Alıştırma görevleri
a – Ağıtla ilgili metinde "Halk şiirinde, kişilerin" ile başlayıp "Ziyade için söylemiştir." sözlerine kadar süren bölümü kelimesi kelimesine yazın.
b – Ağıtla ilgili metne göre aşağıdaki soruları lütfen kısaca yanıtlayın.
(i) Divan edebiyatında ağıta ne ad verilirdi?
(ii) İslâmlıktan önceki dönemde ünlü bir kişinin ölümünden sonra yapılan dinsel yas törenlerine ne denirdi?
(iii) Koşma biçimindeki örnek ağıt kimin için söylenmiştir?

Verilen metin
• • • •

Ağıt, bir kişinin ölümünden duyulan acıyı anlatan şiirlerdir. Divan edebiyatında buna mersiye denirdi.
Ağıt yakmanın Türk toplumunda çok eski bir geçmişi vardır. İslâmlıktan önceki dönemde, ünlü bir kişinin ölümünden sonra yapılan ve "yuğ” adı verilen dinsel yas törenlerinde sagu denen şiirler söylenirdi; bu şiirlerde, ölünün iyilikleri, yaşarken yaptığı işler, yiğitlikler anlatılırdı. Elimizde, ünlü yiğit Alp Er Tunga için söylenmiş bir sagudan parçalar vardır. Anadolu'da ölenin arkasından yas törenleri düzenleme ve ağıt söyleme geleneği hâlâ sürmektedir.
Halk şiirinde, kişilerin ölümünden başka, herhangi büyük bir toplumsal felâket dolayısıyla da ağıtlar söylenmiştir
Şu noktayı da gözden uzak tutmamak gerekir: Ağıt, bir nazım biçimi değil, bir şiir türüdür; koşma biçimiyle söylendiği gibi, türkü biçimiyle de söylenir.
Ağıt Örnekleri:
1.
KOŞMA
Bu ağıtı, nişanlı iken genç yaşta ölen amcası kızı Ziyade için söylemiştir.
Sefil baykuş ne gezersin bu yerde
Yok mudur vatanın, illerin hani
Küsmüş müsün selâmımı almazsın
Şeydâ bülbül şirin dillerin hani
Ecel tuzağını açamaz mısın
Açıp da içinden kaçamaz mısın
Azad eyleseler uçamaz mısın
Kırık mı kanadın kolların hani
Aç mısın yok mudur ekmeğin aşın
Odan ne karanlık yok mu ataşın
Hanidir güveyin hani yoldaşın
Hani kapın bacan yolların hani
Alışmış kaşların var mı kınası
Ala idi o gözlerin binası
Kocadın mı on beş yaşın sunası
Yok mudur takatın halların hani
Emmim kızı aç kapıyı gireyim
Hasta mısın halin sorayım
Susuz değil misin bir su vereyim
Çaylarda çalkanan sellerin hani
Yatarsın gafletle gamsız kaygusuz
Ninni balam ninni kalma uykusuz
Hem garip hem çıplak hem aç hem susuz
Felek fukarası malların hani
Daha seyrangâha çıkamaz mısın
Çıkıp da dağlara bakamaz mısın
Kaldırsam ayağa kalkamaz mısın
Ver bana tutayım ellerin hani
Sen de Hıfzı gibi tezden uyandın
Uyandın da taş yastığa dayandın
Aslı Han'ım gibi kavruldun yandın
Yeller mi savurdu küllerin hani
(KAĞIZMANLI HIFZI , XX. yy.)

• • • •

Verilen bilgiler
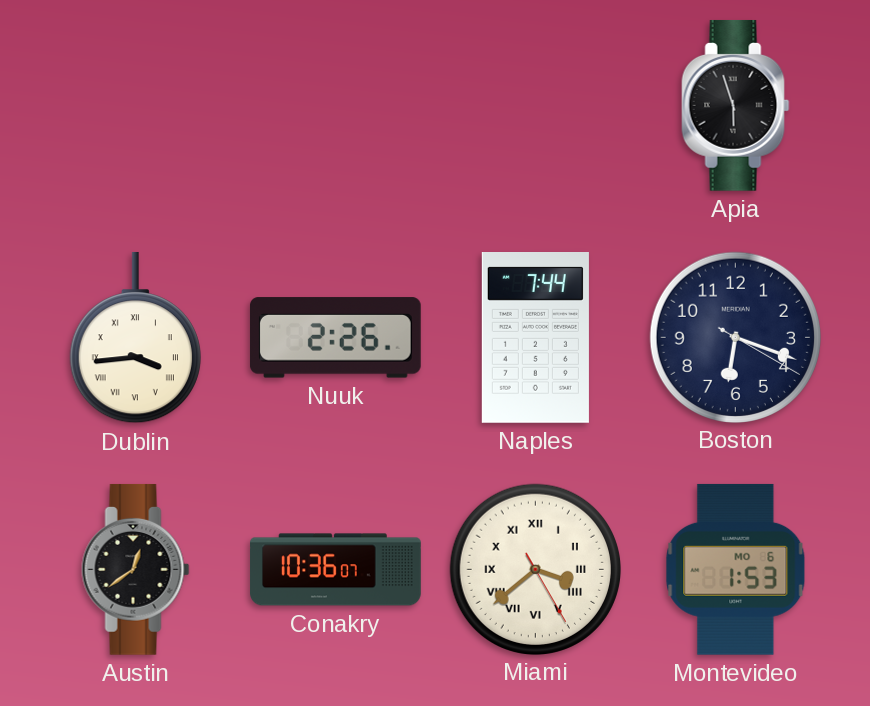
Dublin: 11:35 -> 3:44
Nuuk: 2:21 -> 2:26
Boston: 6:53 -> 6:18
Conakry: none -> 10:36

• • • •

Verilen cevaplar
a –
Halk şiirinde, kişilerin ölümünden başka, herhangi büyük bir toplumsal felâket dolayısıyla da ağıtlar söylenmiştir
Şu noktayı da gözden uzak tutmamak gerekir: Ağıt, bir nazım biçimi değil, bir şiir türüdür; koşma biçimiyle söylendiği gibi, türkü biçimiyle de söylenir.
Ağıt Örnekleri:
1.
KOŞMA
Bu ağıtı, nişanlı iken genç yaşta ölen amcası kızı Ziyade için söylemiştir.

b –
(i) Mersiye.
(ii) Yuğ.
(iii) Nişanlıyken genç yaşta ölen amcası kızı Ziyade için.